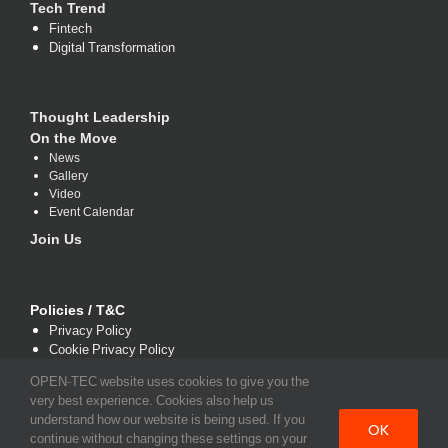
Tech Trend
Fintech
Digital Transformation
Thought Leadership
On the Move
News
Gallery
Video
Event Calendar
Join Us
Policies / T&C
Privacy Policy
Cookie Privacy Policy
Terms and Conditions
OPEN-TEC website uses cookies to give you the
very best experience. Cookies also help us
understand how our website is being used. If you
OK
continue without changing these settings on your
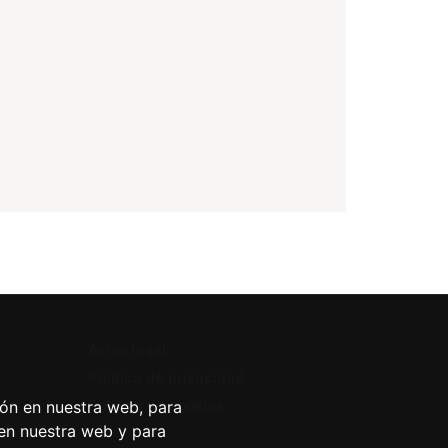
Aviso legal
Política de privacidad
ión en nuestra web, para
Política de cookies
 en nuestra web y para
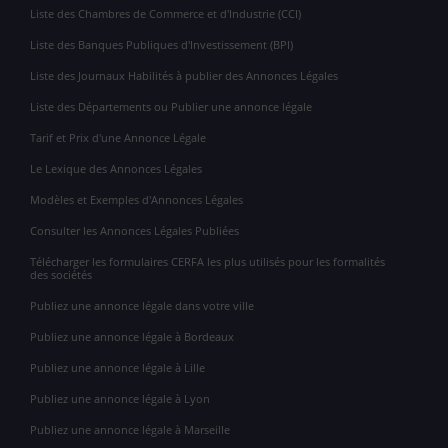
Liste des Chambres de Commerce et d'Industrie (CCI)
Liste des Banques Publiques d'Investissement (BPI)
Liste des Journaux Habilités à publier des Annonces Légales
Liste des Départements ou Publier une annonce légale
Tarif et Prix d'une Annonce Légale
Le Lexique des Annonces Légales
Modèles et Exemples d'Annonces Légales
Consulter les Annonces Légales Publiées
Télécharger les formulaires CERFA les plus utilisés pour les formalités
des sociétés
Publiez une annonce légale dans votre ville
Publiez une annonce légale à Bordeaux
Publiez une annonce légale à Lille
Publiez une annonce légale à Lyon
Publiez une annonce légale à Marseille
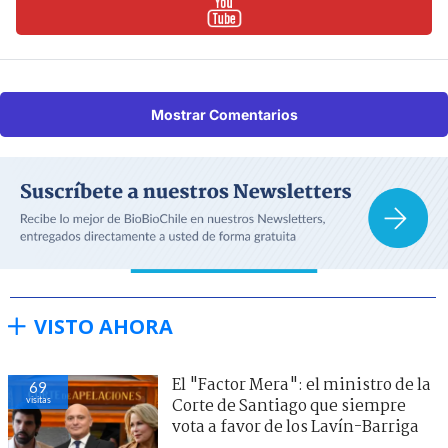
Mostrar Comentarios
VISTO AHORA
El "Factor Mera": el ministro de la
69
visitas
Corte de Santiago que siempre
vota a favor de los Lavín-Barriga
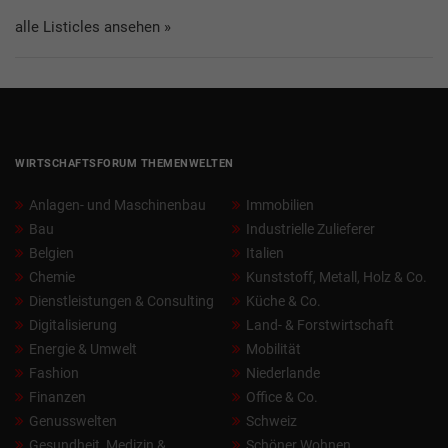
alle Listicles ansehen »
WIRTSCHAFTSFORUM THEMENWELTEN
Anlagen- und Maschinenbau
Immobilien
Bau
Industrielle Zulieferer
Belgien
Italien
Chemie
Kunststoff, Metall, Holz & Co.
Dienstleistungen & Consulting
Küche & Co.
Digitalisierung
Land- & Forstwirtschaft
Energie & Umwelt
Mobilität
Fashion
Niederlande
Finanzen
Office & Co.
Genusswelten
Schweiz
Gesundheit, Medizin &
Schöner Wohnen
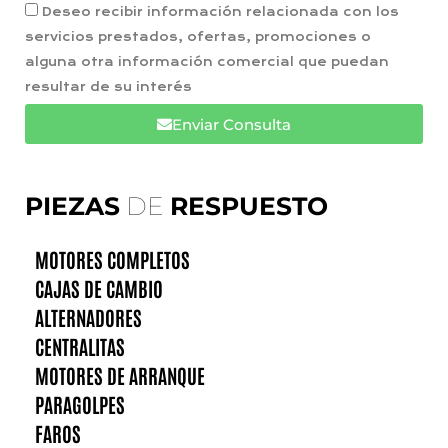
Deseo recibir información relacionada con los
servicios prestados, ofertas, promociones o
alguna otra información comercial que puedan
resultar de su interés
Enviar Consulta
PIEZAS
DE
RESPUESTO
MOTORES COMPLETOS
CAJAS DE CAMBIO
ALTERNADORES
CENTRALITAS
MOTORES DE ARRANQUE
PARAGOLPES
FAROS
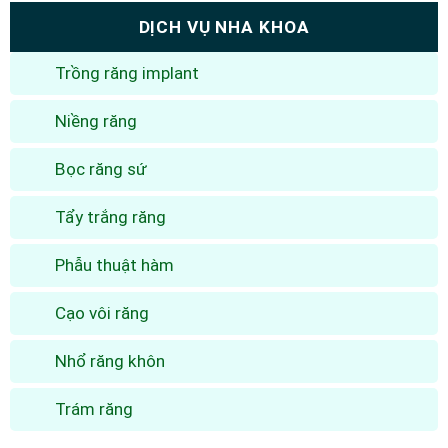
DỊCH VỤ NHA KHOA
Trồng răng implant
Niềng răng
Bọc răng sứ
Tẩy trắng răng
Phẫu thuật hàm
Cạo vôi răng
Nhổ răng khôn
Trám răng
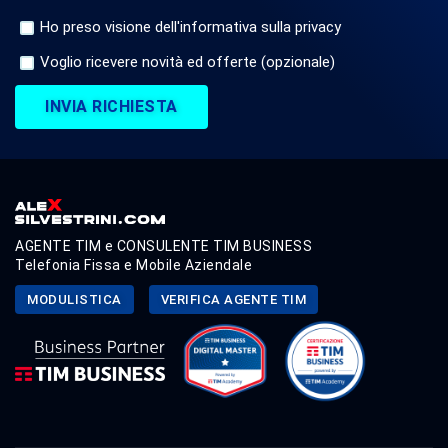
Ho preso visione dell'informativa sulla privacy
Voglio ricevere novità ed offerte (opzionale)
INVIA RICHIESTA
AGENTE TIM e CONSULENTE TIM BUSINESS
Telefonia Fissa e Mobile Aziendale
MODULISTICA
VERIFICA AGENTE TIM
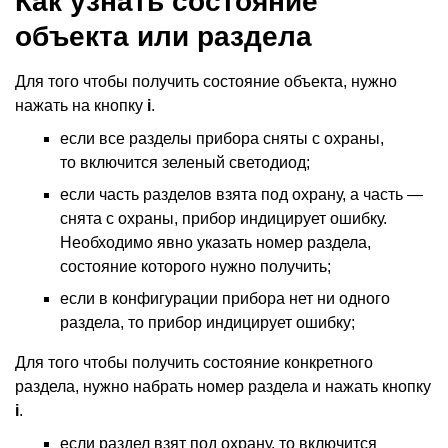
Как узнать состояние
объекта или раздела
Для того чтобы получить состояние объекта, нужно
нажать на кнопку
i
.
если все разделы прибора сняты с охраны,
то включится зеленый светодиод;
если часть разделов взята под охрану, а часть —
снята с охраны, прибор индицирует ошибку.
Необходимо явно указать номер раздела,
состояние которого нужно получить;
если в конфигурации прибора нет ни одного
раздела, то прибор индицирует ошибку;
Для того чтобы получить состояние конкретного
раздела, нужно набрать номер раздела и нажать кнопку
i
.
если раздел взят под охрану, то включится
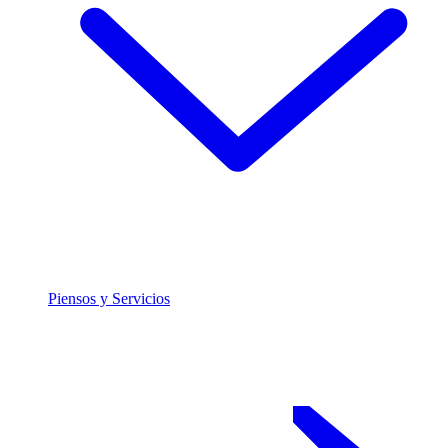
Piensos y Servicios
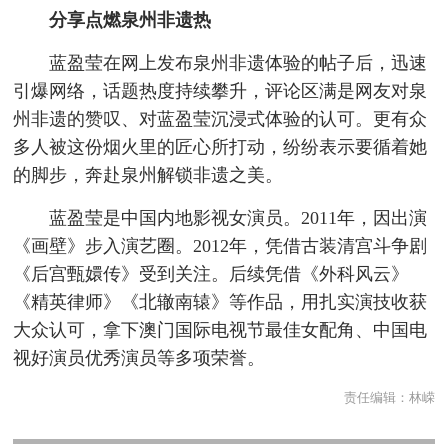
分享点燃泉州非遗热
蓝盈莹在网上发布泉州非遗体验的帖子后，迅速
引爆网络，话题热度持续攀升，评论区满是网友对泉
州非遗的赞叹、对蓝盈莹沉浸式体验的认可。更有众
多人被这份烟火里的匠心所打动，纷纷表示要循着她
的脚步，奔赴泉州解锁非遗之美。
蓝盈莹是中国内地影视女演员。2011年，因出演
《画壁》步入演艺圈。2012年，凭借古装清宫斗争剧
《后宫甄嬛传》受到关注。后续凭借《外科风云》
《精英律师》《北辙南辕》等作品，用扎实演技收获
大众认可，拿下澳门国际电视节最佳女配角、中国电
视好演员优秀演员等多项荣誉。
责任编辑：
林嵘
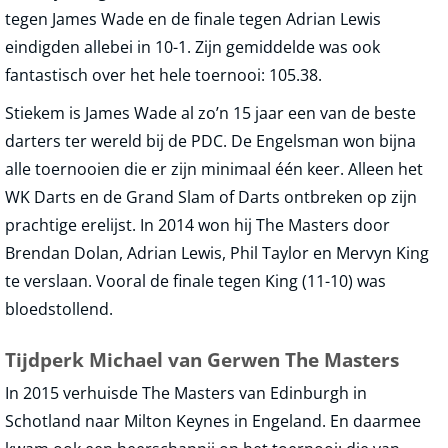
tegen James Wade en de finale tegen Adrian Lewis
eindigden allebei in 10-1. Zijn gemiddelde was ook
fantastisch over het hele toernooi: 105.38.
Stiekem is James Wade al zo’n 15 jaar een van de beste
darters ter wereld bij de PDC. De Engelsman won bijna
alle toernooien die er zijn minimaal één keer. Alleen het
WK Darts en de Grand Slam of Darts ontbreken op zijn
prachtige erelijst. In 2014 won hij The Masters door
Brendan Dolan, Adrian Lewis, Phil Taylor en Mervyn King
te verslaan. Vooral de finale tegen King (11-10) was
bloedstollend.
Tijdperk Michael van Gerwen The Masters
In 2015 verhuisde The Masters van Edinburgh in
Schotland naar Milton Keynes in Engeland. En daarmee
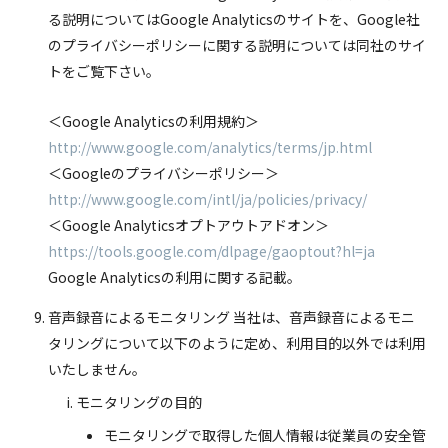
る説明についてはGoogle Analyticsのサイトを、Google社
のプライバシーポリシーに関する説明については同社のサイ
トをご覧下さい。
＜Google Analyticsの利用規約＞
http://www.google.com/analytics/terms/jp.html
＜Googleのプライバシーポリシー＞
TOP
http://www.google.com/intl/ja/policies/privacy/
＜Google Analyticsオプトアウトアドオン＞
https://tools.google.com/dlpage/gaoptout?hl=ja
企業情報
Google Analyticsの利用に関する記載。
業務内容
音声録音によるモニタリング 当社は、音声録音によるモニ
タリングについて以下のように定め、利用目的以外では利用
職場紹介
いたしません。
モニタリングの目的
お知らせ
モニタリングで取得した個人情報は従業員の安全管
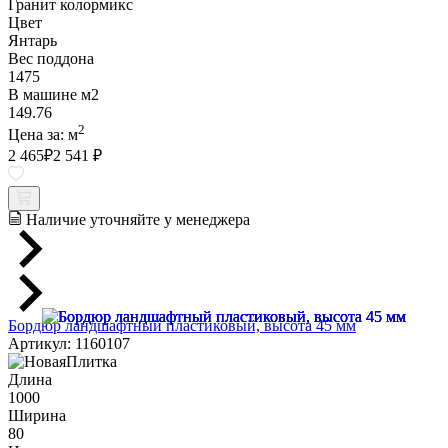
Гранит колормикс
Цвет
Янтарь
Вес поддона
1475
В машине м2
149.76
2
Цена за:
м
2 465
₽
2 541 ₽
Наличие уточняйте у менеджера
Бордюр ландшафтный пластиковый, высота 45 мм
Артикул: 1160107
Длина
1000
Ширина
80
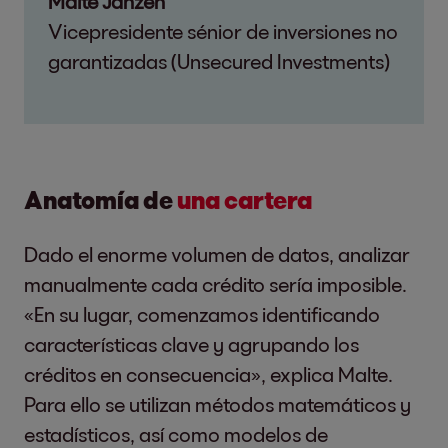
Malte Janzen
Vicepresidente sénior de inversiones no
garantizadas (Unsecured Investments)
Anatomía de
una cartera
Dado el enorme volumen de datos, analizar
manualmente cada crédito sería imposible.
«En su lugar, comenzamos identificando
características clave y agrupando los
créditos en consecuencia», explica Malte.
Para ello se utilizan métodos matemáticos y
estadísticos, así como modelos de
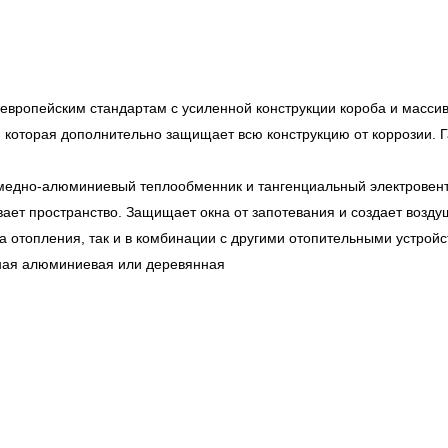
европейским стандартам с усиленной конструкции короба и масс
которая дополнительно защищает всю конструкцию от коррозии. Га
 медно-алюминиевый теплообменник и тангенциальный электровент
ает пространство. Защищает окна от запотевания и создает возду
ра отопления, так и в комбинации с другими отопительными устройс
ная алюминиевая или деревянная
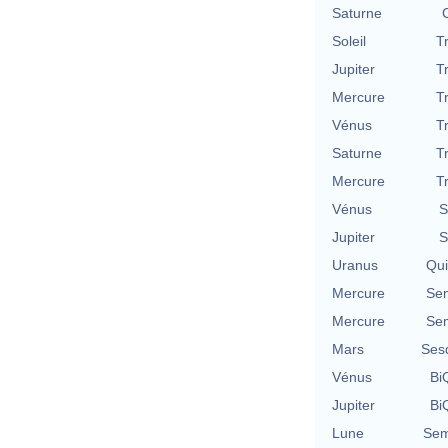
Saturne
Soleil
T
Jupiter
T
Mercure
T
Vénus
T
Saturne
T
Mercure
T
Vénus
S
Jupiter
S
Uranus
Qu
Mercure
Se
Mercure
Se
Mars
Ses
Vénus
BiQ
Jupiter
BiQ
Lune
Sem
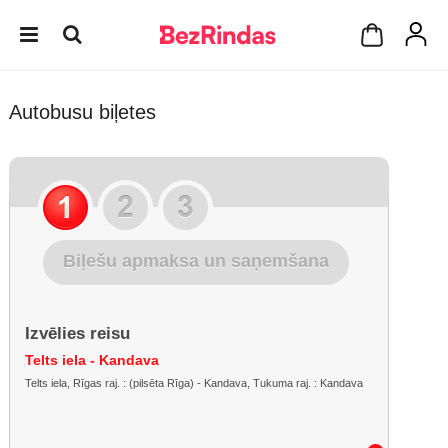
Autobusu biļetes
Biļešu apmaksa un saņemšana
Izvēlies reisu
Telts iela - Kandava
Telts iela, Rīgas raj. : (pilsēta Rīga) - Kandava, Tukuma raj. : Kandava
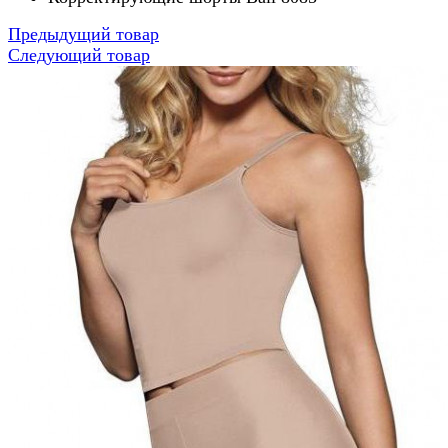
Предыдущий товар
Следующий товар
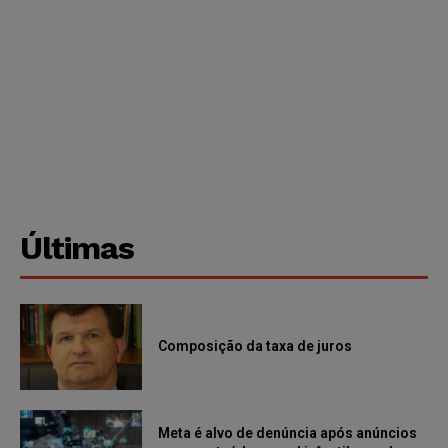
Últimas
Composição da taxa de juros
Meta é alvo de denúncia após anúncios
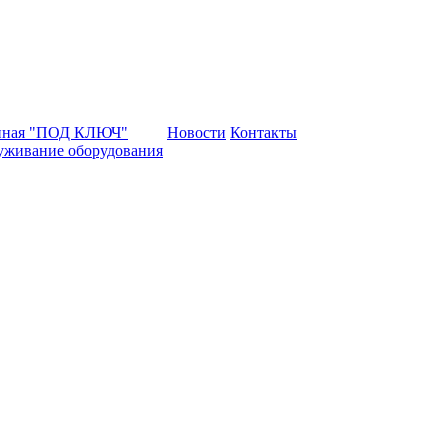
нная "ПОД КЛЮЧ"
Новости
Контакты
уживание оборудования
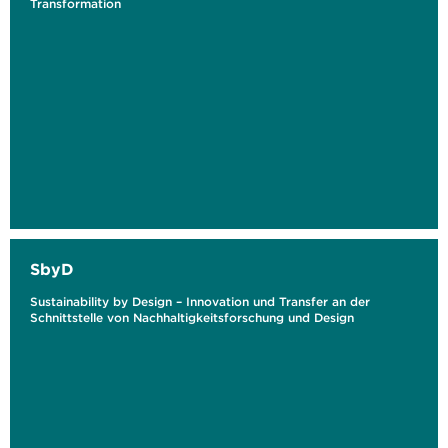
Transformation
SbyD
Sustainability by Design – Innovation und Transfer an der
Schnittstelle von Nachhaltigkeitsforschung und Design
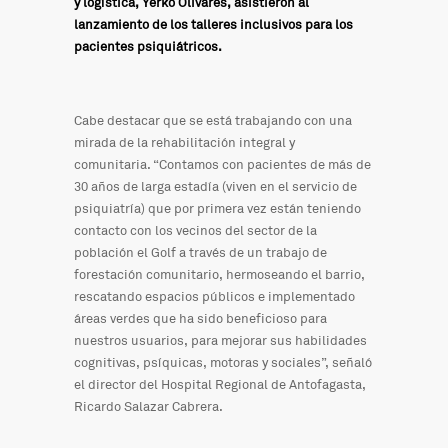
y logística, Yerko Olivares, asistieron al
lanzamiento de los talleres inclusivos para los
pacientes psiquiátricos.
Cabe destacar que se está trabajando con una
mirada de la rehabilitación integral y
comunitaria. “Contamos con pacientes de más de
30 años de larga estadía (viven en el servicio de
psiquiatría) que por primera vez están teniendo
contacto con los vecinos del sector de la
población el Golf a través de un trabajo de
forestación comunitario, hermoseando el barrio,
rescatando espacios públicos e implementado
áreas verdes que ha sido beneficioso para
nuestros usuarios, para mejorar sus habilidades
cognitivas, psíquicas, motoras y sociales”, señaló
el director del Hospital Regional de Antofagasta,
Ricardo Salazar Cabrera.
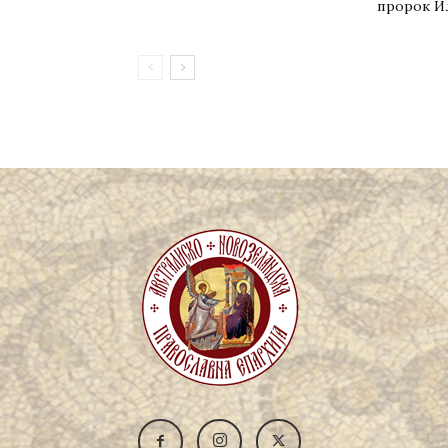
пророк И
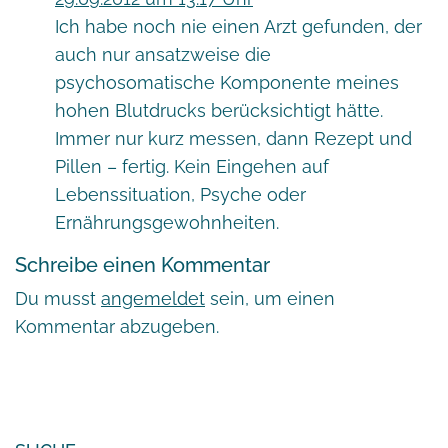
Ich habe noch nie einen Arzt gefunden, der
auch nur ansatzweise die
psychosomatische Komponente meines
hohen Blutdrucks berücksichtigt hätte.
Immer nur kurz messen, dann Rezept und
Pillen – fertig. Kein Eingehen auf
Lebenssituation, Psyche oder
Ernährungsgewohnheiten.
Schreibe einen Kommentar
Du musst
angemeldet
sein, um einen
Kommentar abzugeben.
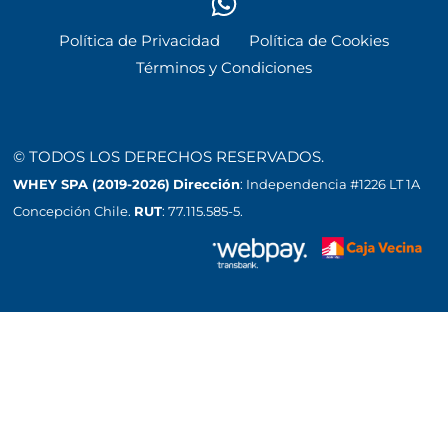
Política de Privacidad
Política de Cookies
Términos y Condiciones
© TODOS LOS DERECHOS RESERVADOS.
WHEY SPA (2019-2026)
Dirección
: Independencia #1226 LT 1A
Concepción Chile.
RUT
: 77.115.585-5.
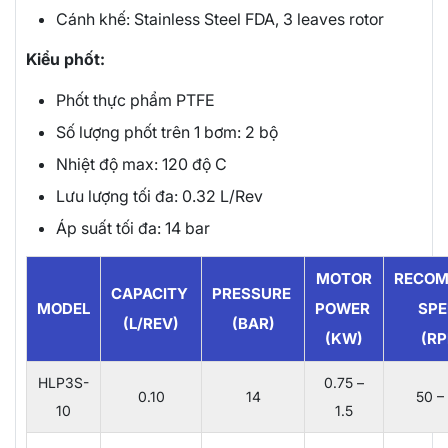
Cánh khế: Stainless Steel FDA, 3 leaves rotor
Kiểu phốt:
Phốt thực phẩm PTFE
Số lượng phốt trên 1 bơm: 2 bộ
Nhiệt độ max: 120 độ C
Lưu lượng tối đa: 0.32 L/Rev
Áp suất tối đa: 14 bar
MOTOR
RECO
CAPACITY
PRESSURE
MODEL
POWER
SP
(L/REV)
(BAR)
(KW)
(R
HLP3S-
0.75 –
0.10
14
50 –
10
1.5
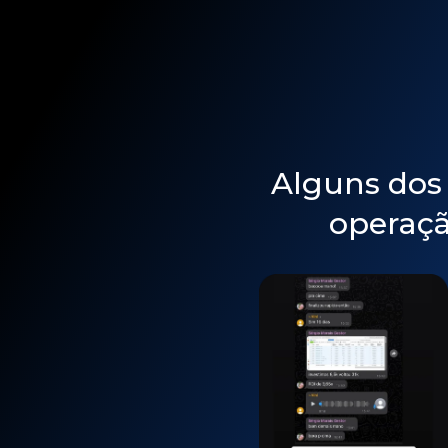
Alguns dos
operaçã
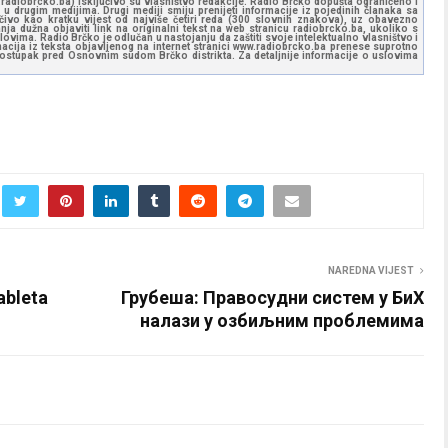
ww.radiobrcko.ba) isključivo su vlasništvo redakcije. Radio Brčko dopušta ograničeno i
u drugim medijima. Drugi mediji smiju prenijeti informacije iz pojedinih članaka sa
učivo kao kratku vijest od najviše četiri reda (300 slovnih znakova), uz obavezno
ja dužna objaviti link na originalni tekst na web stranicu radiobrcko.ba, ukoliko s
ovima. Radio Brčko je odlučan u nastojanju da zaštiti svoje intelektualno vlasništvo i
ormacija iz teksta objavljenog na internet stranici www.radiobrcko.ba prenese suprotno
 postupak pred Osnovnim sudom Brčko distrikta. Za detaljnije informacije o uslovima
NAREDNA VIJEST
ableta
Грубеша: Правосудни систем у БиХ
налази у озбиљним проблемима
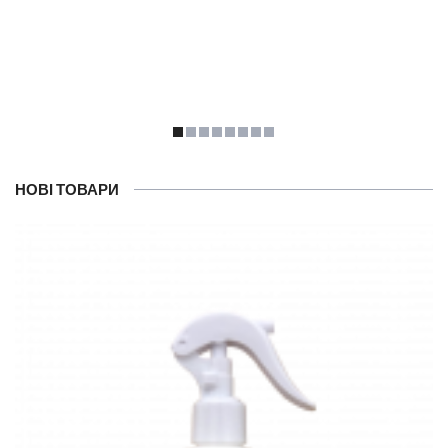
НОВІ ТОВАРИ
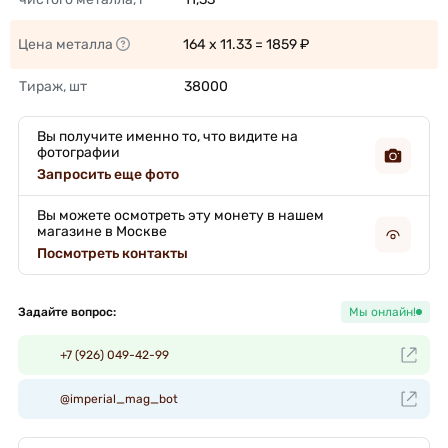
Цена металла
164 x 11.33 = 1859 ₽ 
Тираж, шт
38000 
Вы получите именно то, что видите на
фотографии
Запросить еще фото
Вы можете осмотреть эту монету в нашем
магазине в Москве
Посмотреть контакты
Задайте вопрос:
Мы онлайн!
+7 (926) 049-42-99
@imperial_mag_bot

== Required action ==
Print again the lines of the entries above that fall between the line holding "Stiekem is James" and the line holding "prachtige erelijst. In", inclusive, exactly as they stand.

== Solution to this problem ==
Stiekem is James Wade al zo’n 15 jaar een van de beste
darters ter wereld bij de PDC. De Engelsman won bijna
alle toernooien die er zijn minimaal één keer. Alleen het
WK Darts en de Grand Slam of Darts ontbreken op zijn
prachtige erelijst. In 2014 won hij The Masters door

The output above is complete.